ITEM_URL = "https://news.ycombinator.com/item?id={}"


async def fetch(session: aiohttp.ClientSession, url: str) -> str:
    async with session.get(url, timeout=100) as response:
        return await response.text()


def parse_stories(html: str) -> list[dict]:
    soup = BeautifulSoup(html, "html.parser")
    stories = []

    for item in soup.select(".athing"):
        title_tag = item.select_one(".titleline > a")
        story_id = item.get("id")

        if title_tag and story_id:
            title = title_tag.text.strip()
            link = title_tag["href"].strip()
            stories.append({"id": story_id, "title": title, "link": link})

    return stories


def parse_comments(html: str) -> list[dict]:
    soup = BeautifulSoup(html, "html.parser")
    comments = []

    for row in soup.select("tr.comtr"):
        user_tag = row.select_one(".hnuser")
        comment_tag = row.select_one(".commtext")

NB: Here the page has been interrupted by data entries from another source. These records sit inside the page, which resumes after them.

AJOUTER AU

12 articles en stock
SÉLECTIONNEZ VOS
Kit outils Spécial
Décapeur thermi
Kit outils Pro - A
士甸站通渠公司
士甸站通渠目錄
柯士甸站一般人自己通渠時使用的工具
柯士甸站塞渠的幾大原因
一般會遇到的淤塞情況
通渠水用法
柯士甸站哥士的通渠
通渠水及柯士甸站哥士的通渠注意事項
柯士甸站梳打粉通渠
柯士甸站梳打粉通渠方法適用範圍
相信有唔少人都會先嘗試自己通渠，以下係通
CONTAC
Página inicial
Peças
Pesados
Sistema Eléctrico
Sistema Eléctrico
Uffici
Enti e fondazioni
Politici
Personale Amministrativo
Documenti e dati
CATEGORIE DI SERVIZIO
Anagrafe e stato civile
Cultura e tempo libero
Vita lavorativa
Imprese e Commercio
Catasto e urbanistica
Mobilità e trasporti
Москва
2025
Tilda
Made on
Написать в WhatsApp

        if user_tag and comment_tag:
            user = user_tag.text.strip()
            text = comment_tag.get_text(separator=" ", strip=True)
            comments.append({"user": user, "text": text})

    return comments


async def fetch_story_with_comments(
    session: aiohttp.ClientSession, story: dict
) -> dict:
    comment_html = await fetch(session, ITEM_URL.format(story["id"]))
    story["comments"] = parse_comments(comment_html)
    return story


async def worker(queue: Queue, all_stories: list) -> None:
    async with aiohttp.ClientSession() as session:
        while True:
            async with asyncio.TaskGroup() as tg:
                try:
                    page = queue.get(block=False)
                except Empty:
                    break
                html = await fetch(session, page)
                stories = parse_stories(html)
                if not stories:
                    break
                for story in stories:
                    tg.create_task(fetch_story_with_comments(session, story))
            all_stories.extend(stories)


def main(multithreaded: bool) -> None:
    queue = Queue()
    all_stories = []
    for page in range(1, 101):
        queue.put(BASE_URL.format(page))
    start_time = perf_counter()
    if multithreaded:
        print("Using multithreading for fetching stories...")
        workers: int = 8  # no of CPU cores to use
        with ThreadPoolExecutor(max_workers=workers) as executor:
            for _ in range(workers):
                executor.submit(lambda: asyncio.run(worker(queue, all_stories)))
    else:
        print("Using single thread for fetching stories...")
        asyncio.run(worker(queue, all_stories))
    end_time = perf_counter()
    print(
        f"Scraping speed: {len(all_stories) / (end_time - start_time):.0f} stories/sec"
    )


if __name__ == "__main__":
    parser = ArgumentParser(description="Scrape Hacker News stories and comments.")
    parser.add_argument(
        "--multithreaded",
        action="store_true",
        default=False,
        help="Use multithreading for fetching stories.",
    )
    args = parser.parse_args()
    main(args.multithreaded)

Run the script with single thread:
```
python scraper.py
```
Run the script with multiple threads by using the --multithreaded flag:
```
python scraper.py --multithreaded
```
Run the script using free-threaded Python with multiple threads:
```
python -X gil=0 scraper.py --multithreaded
```

Example results and explanation#

Compare the performance results of each script run using a 12-core CPU:

Configuration	Stories/sec
default build, single thread	12
default build, multithreaded	35
free-threaded build, multithreaded	80

The default build performs better with multiple threads than with a single thread, because Python releases the GIL during I/O operations. This allows other threads to run while a thread is waiting for network responses. This leads to some parallelism, but it is limited by the Global Interpreter Lock (GIL).

The free-threaded build enables true parallelism across multiple cores, significantly increasing scraping speed. This example demonstrates how free-threaded Python can be used to efficiently scrape large amounts of data from the web by leveraging multiple CPU cores.